Problem details
The answer must be a single number: how many lines in the entries below contain the word "highway".

Stored data:
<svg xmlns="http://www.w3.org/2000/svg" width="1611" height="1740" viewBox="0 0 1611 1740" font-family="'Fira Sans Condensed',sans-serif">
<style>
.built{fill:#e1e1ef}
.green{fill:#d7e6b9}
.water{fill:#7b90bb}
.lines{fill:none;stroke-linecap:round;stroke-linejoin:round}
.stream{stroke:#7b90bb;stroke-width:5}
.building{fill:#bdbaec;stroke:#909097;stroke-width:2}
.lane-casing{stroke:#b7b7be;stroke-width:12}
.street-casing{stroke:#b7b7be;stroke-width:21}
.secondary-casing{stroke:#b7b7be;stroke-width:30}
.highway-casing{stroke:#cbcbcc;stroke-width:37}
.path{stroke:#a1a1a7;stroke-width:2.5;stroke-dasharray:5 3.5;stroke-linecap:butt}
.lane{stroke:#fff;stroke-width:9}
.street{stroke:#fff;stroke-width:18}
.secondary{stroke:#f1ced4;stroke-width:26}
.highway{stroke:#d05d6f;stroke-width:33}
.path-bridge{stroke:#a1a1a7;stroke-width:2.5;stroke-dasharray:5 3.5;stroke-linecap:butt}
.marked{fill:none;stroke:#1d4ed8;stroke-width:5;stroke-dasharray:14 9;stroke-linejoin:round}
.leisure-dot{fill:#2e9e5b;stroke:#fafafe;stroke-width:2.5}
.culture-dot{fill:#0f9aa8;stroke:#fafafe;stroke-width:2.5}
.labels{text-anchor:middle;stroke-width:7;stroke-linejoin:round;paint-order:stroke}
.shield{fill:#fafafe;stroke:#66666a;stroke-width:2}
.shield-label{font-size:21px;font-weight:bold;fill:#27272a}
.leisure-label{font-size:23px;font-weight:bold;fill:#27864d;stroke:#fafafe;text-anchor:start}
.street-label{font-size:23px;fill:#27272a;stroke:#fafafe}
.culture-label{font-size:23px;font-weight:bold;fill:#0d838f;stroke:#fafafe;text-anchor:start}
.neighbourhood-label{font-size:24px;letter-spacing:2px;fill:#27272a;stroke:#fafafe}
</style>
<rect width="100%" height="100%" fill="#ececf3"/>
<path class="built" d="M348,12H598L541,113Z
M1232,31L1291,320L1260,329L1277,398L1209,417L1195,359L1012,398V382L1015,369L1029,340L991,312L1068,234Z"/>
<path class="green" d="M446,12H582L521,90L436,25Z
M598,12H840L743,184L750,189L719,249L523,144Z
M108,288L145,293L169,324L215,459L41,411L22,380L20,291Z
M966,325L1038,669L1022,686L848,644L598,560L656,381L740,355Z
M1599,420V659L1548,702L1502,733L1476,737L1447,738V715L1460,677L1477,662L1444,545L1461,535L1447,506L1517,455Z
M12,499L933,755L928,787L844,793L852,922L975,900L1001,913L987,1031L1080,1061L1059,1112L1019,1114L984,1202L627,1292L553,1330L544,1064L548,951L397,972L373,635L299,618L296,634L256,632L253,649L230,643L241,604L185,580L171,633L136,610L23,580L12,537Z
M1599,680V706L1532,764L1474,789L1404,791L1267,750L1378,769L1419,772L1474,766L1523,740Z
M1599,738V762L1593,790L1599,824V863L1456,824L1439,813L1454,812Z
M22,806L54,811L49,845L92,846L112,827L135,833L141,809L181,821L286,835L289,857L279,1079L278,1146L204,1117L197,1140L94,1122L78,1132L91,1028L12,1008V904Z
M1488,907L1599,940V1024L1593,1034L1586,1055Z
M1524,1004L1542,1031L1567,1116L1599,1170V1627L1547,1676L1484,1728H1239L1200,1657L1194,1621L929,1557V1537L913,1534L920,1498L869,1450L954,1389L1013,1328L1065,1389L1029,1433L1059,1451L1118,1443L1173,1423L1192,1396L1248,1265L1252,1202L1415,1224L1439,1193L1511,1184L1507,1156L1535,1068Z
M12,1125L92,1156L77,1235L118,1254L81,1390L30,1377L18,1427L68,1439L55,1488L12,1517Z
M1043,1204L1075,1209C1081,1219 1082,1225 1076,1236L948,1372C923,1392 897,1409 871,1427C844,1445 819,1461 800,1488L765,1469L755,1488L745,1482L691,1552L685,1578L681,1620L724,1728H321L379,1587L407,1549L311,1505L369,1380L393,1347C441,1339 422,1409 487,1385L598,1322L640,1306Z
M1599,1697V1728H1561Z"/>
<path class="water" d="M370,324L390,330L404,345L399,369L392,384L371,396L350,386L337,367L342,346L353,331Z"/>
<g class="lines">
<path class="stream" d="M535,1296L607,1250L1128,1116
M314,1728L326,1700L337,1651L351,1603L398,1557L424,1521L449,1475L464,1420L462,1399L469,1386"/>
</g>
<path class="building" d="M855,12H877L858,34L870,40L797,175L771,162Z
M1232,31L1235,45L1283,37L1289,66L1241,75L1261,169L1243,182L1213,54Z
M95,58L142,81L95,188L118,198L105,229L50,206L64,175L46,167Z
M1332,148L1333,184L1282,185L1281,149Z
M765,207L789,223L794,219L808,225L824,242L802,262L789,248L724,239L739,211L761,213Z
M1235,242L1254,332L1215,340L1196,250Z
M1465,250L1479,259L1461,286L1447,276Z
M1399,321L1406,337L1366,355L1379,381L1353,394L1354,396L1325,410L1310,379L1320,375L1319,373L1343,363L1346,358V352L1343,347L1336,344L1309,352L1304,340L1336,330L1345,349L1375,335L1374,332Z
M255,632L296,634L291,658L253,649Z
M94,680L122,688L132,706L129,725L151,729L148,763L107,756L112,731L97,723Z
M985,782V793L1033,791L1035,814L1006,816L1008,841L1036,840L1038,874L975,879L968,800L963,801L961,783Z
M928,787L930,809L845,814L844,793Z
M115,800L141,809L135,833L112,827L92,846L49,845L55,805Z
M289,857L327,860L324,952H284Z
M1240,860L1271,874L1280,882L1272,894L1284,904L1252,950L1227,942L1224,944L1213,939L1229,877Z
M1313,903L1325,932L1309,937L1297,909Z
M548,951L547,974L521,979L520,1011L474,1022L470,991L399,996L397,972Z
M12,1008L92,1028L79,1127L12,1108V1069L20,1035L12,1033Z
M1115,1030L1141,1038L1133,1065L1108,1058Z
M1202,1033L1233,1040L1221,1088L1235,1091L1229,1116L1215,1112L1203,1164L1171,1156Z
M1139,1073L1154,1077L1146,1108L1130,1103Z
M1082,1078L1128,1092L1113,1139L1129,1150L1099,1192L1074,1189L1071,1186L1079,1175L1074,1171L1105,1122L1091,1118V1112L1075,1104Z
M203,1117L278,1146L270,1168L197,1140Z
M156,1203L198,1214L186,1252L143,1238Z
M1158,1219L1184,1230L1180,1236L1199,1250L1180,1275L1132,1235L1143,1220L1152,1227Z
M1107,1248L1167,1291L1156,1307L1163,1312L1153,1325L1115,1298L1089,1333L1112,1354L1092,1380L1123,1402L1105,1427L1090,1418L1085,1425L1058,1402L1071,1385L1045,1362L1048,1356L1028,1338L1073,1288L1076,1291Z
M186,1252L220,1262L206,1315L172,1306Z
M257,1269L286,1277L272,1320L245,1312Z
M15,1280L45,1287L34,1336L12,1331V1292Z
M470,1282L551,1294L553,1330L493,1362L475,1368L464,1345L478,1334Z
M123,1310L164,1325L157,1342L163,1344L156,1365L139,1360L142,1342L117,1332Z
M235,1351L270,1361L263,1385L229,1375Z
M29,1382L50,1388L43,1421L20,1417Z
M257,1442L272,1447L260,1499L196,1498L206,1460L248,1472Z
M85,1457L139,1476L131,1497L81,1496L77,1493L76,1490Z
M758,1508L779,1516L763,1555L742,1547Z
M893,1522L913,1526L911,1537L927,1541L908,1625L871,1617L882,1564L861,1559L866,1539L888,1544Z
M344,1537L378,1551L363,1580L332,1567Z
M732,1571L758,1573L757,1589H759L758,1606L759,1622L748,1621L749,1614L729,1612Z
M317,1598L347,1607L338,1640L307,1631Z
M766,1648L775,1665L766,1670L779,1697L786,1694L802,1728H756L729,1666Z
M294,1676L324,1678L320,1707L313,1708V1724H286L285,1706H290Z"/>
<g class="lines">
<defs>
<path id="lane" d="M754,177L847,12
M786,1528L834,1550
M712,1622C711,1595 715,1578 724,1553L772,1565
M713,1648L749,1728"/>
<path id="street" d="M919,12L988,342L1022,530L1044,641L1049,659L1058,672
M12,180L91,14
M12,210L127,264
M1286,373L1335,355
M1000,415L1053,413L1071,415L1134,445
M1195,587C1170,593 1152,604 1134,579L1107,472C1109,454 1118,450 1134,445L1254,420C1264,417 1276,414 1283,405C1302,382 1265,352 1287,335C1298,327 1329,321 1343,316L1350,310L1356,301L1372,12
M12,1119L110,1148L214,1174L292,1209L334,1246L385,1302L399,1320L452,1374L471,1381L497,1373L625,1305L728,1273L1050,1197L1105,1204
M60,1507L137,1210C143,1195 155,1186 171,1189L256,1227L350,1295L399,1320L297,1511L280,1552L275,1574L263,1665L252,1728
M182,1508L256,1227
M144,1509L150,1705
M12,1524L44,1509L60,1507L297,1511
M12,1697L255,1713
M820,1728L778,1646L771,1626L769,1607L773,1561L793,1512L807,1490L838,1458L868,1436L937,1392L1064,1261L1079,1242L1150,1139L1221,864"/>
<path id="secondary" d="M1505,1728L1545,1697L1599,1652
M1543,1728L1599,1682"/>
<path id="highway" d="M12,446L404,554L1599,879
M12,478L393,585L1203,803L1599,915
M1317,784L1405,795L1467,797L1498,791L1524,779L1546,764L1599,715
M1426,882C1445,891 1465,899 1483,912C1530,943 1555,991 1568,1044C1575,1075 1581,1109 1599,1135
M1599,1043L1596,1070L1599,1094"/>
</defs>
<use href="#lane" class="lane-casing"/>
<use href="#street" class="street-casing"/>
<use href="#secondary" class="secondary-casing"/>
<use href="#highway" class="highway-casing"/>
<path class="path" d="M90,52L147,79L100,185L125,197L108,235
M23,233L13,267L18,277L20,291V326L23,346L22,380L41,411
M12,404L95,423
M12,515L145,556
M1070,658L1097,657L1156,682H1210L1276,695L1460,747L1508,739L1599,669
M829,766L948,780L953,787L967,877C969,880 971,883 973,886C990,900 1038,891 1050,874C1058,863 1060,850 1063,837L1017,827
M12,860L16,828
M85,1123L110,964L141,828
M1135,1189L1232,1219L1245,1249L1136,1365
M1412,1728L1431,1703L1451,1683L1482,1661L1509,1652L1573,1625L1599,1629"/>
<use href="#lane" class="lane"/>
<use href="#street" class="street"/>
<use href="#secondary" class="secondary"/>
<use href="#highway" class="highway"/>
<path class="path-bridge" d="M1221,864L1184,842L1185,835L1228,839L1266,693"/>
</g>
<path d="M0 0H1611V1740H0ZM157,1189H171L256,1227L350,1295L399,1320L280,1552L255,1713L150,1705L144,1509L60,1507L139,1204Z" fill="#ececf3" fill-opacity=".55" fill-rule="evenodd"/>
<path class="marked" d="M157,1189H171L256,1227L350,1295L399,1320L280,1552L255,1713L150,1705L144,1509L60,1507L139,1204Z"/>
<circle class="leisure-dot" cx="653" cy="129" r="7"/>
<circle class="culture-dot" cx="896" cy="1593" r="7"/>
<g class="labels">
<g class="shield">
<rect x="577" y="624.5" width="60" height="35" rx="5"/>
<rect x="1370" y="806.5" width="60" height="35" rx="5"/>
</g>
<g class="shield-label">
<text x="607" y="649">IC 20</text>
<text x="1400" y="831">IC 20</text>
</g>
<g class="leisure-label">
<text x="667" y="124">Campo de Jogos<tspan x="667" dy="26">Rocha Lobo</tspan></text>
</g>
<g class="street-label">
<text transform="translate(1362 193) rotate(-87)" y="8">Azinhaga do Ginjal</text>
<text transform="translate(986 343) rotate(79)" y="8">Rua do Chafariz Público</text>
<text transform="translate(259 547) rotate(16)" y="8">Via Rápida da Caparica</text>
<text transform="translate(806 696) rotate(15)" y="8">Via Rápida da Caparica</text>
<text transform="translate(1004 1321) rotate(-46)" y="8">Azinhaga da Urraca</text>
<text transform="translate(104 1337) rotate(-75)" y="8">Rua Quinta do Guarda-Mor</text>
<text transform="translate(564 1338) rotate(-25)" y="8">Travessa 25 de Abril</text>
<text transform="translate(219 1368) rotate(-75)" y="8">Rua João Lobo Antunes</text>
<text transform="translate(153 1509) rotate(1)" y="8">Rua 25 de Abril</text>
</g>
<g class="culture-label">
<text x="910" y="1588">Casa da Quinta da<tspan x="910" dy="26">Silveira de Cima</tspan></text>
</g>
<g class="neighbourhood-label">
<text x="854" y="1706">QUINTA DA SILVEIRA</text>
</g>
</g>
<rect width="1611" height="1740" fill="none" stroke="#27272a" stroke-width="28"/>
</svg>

Written solution
5